Alle Rechte vorbehalten. © F.A.Z. GmbH, Frankfurt am Main
Eigentlich eine charmante Idee: eine Stadt mit dem Zeichenstift zu erkunden statt mit der Kamera; genau und konzentriert zu schauen und nicht mit dem Smartphone noch mehr digitalen Bildermüll zu produzieren. Aber dann, wie schade: So vielversprechend das Vorhaben, so enttäuschend bleibt die Umsetzung. Dieses gezeichnete "Hamburg Tagebuch" möchte "die Stadt und ihre BewohnerInnen neu und unmittelbar erleben". Genau das aber vermittelt kaum eine der zahlreichen schwarzweißen Zeichnungen und auch keiner der begleitenden Texte. Allzu oberflächlich, manchmal schlicht nebensächlich ist dieser Blick auf die Stadt. Der Leser erfährt zwar allerlei über die persönlichen, durchaus sympathischen Vorlieben des Autors, aber wer würde über das linksautonome Kulturzentrum Rote Flora in sein Tagebuch eine solche Banalität schreiben: "Sie ist so beliebt wie umstritten." Oder wer, jetzt sind wir in Mümmelmannsberg, die Begegnung mit einem Polizisten zwar erzählenswert finden, dann aber nicht mehr notieren, als dass er "gerne hier arbeitet und betont, dass er alleine Streife läuft". Das war es schon.

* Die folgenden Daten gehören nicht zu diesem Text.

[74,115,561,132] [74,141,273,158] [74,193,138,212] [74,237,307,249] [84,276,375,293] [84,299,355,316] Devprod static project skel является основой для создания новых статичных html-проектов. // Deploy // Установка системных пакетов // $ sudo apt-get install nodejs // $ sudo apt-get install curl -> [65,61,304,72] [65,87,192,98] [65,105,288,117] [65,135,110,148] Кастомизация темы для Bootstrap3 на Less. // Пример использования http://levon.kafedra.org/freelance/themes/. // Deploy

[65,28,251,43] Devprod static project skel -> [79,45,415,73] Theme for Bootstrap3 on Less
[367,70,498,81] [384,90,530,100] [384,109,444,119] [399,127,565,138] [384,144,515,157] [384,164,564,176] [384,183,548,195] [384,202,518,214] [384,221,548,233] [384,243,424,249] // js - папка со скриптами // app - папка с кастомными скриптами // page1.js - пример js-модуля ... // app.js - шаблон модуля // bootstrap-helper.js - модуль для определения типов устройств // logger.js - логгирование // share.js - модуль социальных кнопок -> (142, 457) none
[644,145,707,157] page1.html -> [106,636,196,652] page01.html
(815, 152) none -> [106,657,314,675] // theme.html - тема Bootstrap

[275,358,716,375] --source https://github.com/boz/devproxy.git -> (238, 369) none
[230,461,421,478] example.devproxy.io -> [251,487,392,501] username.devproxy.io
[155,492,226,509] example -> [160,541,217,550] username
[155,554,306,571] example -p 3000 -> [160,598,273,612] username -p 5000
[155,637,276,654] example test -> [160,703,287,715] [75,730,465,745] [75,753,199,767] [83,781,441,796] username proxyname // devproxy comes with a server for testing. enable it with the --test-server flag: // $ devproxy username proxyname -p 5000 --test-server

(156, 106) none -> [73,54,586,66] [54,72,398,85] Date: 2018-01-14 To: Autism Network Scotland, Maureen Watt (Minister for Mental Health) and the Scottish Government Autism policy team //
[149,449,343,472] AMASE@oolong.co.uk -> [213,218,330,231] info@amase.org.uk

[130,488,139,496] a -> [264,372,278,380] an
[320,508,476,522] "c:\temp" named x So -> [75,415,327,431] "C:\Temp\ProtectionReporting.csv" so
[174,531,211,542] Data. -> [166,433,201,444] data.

Die Zeichnungen sind virtuos, jedoch ohne jede Poesie. "Fenster für Fenster" wird der Ballindamm abgezeichnet, das ist so gekonnt wie langweilig. Nur wenn diese fleißigen Zeichnungen skizzenhafter und weniger perfekt werden, was manchmal geschieht, lohnt sich ein zweiter Blick. Diesem gutgemeinten, netten Buch fehlt es an Mut und Gedankenschärfe - und an der Tiefe und Reflektion, die ein wirkliches Tagebuch erfordert.
üte
"Sketching Hamburg - Ein gezeichnetes Tagebuch" von Timo Zett. Junius Verlag, Hamburg 2019. Ohne Paginierung, zahlreiche Abbildungen. Gebunden, 19,90 Euro.